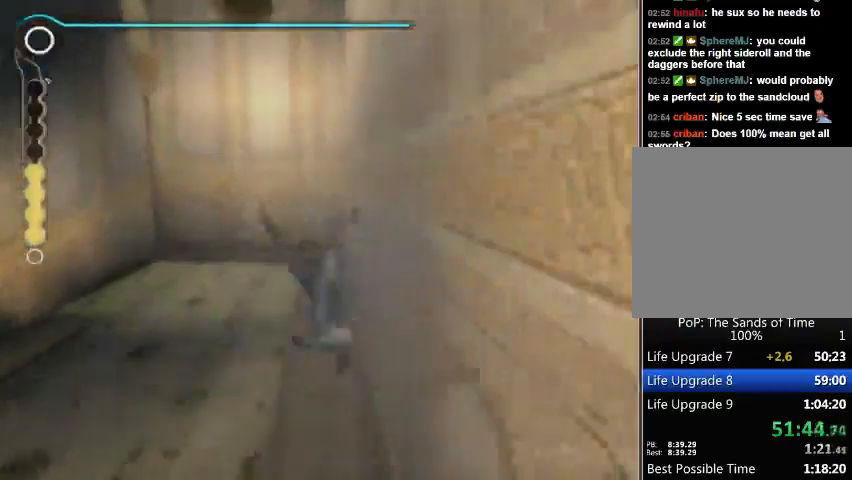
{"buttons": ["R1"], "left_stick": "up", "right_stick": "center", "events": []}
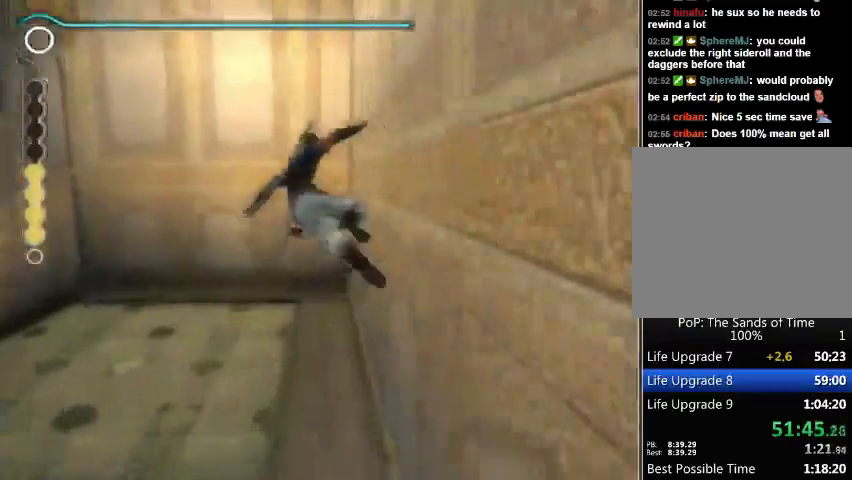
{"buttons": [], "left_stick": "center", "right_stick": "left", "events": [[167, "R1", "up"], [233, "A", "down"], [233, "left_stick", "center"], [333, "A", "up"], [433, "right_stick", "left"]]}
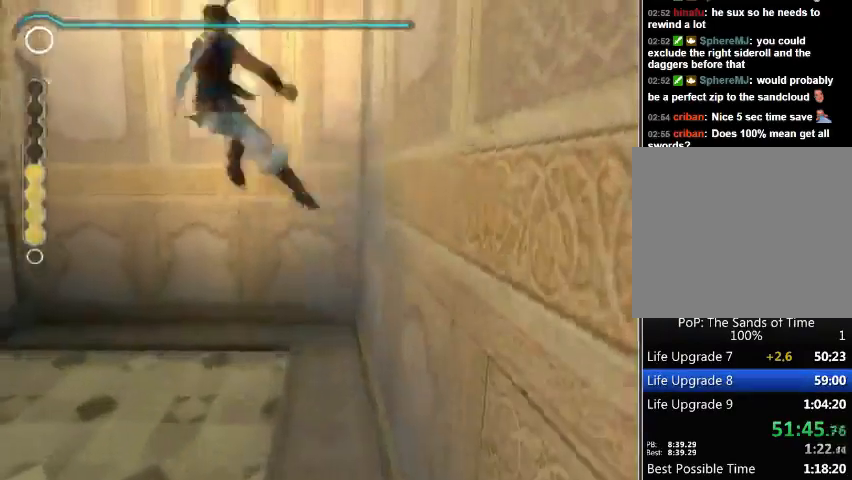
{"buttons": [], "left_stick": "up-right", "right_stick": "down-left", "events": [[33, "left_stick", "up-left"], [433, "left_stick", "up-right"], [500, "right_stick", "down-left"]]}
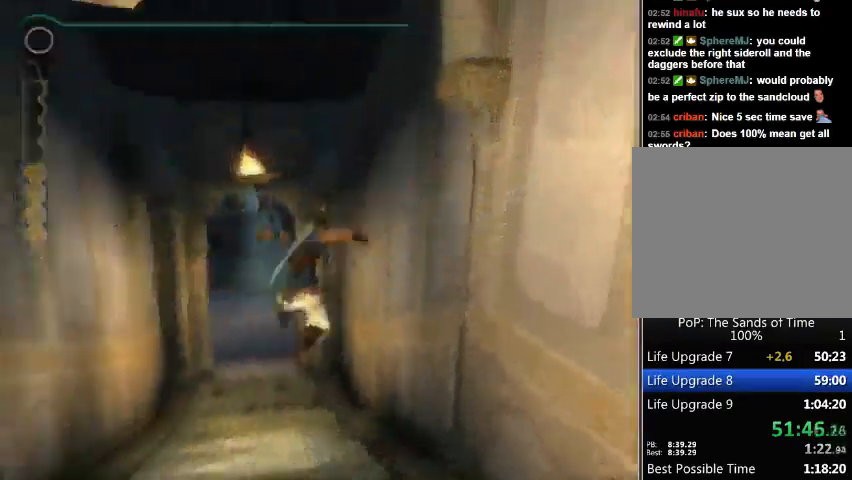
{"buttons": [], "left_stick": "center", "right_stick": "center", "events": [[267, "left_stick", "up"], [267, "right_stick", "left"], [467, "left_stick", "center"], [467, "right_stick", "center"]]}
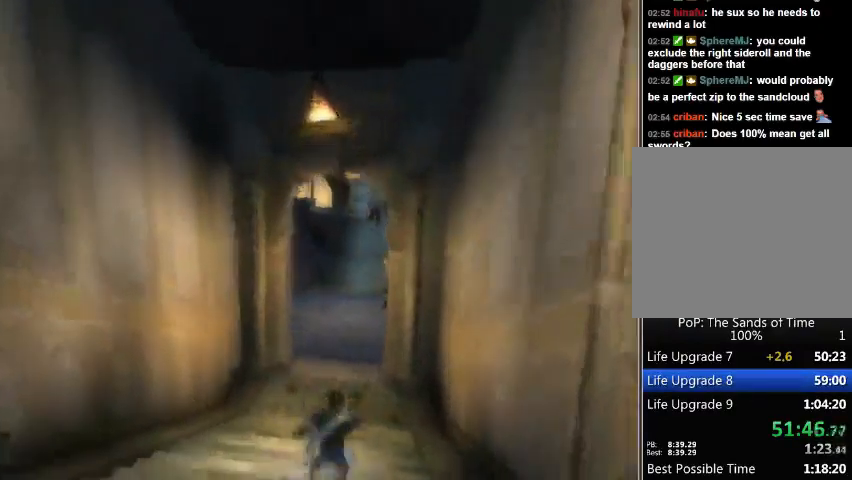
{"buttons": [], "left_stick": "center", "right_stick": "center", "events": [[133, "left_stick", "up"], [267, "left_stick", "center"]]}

==

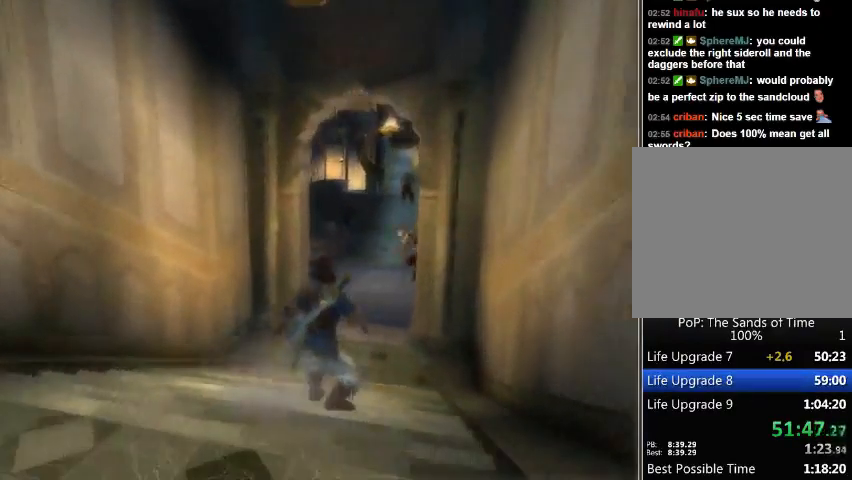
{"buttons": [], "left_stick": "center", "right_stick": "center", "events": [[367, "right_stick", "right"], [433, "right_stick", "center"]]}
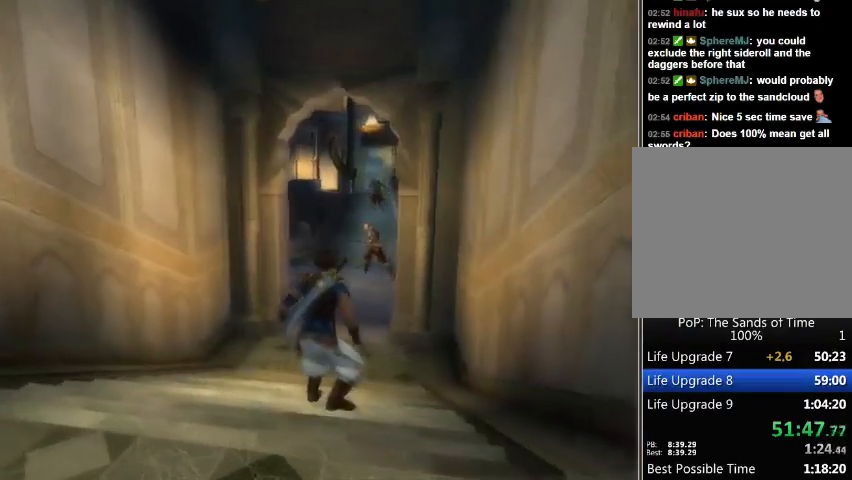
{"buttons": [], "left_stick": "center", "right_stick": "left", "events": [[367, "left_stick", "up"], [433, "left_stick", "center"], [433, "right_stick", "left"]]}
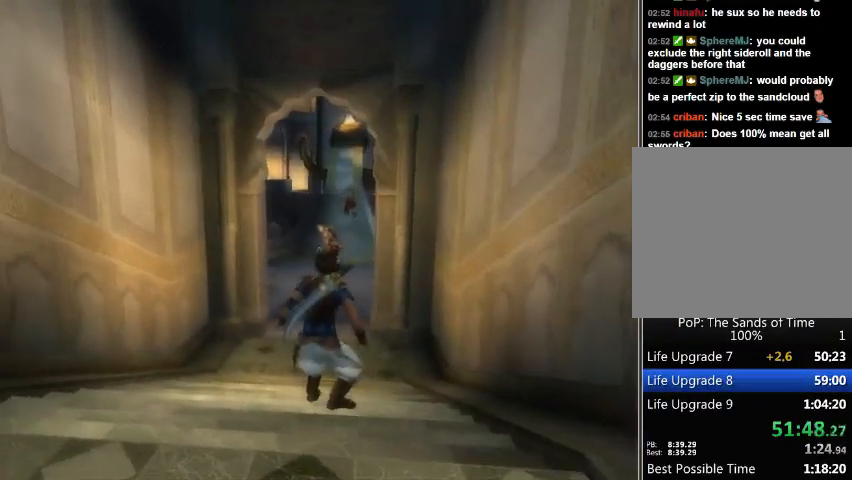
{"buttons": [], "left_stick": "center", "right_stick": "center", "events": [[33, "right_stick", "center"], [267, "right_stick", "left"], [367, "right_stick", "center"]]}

Exercise — Whenever the string "down" shows up in a line of the entries, copy that line.

Task answer —
{"buttons": [], "left_stick": "center", "right_stick": "left", "events": [[167, "R1", "up"], [233, "A", "down"], [233, "left_stick", "center"], [333, "A", "up"], [433, "right_stick", "left"]]}
{"buttons": [], "left_stick": "up-right", "right_stick": "down-left", "events": [[33, "left_stick", "up-left"], [433, "left_stick", "up-right"], [500, "right_stick", "down-left"]]}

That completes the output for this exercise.